### Verilen metin
^^^^^^^^^^^^^^^^
Akıllı telefonunuzu "iyi niyetle" bile olsa tanımadığınız bir kişinin kullanmasına müsaade ediyorsanız, bir kez daha düşünün. Yapay zeka alanında çalışan Sadi Çetinkaya isimli bir vatandaşın başına gelen son olay, bu durumun kötüye kullanılması halinde ne kadar büyük bir mağduriyete yol açabileceğini gösterdi.
Sadi Çetinkaya, 18 Temmuz'da bir kafede oturduğu sırada yanına gelen tanımadığı kişinin akıllı telefonunu kısa süreliğine kullanması nedeniyle mağdur oldu. Çetinkaya, araç kiralama ve skuter uygulamasındaki hesabına girildiğini, kredi kartından kiralama işlemi için ücret kesildiğini bu şirketten yapılan "hatalı park" aramasıyla fark etti.
^^^^^^^^^^^^^^^^
### Verilen görev 1
Aşağıdaki kayıtlarda "grace" dizesini içeren satırları sayın; büyük-küçük harf ayrımı dikkate alınır. Yalnızca sayıyı verin.

### Sağlanan bilgiler
^^^^^^^^^^^^^^^^
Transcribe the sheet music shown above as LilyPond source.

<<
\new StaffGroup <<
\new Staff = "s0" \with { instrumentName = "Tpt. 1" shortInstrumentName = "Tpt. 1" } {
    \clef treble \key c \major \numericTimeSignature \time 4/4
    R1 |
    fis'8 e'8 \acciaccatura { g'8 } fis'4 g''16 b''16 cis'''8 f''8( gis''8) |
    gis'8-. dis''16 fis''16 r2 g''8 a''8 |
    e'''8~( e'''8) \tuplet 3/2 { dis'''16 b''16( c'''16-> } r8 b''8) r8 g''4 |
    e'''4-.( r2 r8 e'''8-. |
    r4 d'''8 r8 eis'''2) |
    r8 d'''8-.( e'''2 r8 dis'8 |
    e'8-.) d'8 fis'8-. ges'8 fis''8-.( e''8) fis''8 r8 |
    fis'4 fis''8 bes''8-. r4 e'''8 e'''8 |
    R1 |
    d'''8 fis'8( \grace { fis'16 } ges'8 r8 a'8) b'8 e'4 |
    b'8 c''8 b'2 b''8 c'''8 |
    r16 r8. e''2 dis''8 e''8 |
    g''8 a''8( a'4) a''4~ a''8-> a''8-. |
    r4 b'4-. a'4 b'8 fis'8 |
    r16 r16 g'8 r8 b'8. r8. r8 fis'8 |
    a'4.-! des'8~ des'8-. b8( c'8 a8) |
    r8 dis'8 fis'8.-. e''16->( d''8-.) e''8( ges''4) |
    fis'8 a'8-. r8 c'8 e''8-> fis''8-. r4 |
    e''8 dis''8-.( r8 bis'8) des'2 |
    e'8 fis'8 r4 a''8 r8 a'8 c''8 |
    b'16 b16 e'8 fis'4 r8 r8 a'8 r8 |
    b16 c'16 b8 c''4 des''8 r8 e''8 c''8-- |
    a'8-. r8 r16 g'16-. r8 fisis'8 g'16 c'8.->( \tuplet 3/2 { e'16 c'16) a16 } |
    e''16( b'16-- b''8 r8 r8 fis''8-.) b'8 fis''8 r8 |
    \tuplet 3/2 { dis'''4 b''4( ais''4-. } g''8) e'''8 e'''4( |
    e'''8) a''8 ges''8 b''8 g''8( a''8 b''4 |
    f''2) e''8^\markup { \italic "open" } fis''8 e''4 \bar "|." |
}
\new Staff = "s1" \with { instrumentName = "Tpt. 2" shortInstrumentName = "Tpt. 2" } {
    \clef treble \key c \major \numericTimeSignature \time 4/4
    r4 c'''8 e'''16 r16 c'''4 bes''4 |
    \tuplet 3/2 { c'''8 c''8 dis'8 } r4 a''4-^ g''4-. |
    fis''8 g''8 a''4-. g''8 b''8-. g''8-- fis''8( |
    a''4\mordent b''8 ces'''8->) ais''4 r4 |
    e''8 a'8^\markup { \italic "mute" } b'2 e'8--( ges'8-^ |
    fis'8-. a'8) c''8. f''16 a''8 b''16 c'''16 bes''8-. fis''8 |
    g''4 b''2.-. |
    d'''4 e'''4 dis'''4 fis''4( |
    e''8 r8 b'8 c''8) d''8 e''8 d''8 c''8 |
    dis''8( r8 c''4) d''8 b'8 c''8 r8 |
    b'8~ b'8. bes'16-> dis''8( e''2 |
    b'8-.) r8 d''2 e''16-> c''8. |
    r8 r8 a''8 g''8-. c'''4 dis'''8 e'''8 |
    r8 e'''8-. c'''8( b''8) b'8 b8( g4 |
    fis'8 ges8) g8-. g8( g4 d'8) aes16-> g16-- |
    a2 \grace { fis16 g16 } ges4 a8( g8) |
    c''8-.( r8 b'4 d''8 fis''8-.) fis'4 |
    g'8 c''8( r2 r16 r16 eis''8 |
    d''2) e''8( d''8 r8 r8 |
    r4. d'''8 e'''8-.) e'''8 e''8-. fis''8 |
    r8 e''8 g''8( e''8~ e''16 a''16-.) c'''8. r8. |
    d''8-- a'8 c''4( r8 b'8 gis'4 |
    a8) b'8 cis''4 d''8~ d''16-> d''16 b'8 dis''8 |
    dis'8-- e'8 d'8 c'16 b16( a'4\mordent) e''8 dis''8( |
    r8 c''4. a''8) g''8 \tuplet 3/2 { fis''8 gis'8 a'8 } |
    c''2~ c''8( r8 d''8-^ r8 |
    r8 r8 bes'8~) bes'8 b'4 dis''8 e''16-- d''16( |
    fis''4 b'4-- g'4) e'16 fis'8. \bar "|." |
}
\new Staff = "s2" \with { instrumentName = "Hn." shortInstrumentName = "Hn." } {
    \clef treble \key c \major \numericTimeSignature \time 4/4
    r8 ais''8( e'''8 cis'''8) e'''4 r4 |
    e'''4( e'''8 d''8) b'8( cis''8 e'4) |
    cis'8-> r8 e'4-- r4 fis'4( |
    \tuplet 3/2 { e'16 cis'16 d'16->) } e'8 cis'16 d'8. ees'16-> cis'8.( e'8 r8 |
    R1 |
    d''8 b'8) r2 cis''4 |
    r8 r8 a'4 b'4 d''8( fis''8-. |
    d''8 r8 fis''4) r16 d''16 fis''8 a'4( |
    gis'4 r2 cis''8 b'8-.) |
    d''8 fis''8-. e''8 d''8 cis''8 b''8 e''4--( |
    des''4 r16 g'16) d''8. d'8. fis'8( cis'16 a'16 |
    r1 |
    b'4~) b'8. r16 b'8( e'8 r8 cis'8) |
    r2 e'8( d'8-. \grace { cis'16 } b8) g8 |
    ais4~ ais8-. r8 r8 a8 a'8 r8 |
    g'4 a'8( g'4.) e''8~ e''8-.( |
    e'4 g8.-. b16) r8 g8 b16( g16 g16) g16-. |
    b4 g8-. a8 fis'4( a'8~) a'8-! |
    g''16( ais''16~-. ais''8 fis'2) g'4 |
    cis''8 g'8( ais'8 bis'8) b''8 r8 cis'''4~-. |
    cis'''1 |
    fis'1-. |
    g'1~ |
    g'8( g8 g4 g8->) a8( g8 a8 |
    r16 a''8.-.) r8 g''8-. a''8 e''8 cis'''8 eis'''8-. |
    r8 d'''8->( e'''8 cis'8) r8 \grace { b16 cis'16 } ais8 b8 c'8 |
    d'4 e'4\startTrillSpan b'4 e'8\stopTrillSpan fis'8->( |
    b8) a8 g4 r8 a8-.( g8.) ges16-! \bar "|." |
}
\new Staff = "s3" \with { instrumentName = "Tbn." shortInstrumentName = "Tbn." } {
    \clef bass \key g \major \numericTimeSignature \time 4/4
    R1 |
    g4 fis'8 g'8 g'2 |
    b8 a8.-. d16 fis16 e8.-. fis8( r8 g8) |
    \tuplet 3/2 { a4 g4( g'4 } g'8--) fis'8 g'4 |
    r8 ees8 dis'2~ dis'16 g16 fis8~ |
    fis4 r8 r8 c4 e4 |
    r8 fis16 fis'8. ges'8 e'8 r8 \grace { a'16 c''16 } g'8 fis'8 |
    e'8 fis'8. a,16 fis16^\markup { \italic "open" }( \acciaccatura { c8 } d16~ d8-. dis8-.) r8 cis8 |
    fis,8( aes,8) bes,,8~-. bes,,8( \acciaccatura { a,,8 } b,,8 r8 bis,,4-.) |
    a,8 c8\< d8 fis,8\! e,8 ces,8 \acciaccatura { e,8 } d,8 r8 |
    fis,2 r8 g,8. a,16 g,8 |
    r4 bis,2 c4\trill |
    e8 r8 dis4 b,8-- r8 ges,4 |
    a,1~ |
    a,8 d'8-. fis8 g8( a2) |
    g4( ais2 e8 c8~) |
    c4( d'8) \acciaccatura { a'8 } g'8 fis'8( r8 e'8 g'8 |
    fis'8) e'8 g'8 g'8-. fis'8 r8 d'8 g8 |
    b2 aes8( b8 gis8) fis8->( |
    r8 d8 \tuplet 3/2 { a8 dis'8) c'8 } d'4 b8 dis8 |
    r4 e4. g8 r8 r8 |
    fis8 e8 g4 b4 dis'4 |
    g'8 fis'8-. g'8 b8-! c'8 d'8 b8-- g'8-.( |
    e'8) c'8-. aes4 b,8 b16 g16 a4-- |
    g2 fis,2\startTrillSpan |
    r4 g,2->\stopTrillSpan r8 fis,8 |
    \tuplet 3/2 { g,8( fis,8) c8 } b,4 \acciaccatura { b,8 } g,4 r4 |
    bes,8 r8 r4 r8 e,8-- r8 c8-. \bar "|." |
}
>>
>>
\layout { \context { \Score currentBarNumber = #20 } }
^^^^^^^^^^^^^^^^
### Verilen görev 2
Lütfen yukarıdaki metinden "Sadi Çetinkaya, 18" ifadesinden "aramasıyla fark etti." ifadesine kadar olan kısmı hiç değiştirmeden tekrar yazın.

### Çıktı 1
5

### Çıktı 2
Sadi Çetinkaya, 18 Temmuz'da bir kafede oturduğu sırada yanına gelen tanımadığı kişinin akıllı telefonunu kısa süreliğine kullanması nedeniyle mağdur oldu. Çetinkaya, araç kiralama ve skuter uygulamasındaki hesabına girildiğini, kredi kartından kiralama işlemi için ücret kesildiğini bu şirketten yapılan "hatalı park" aramasıyla fark etti.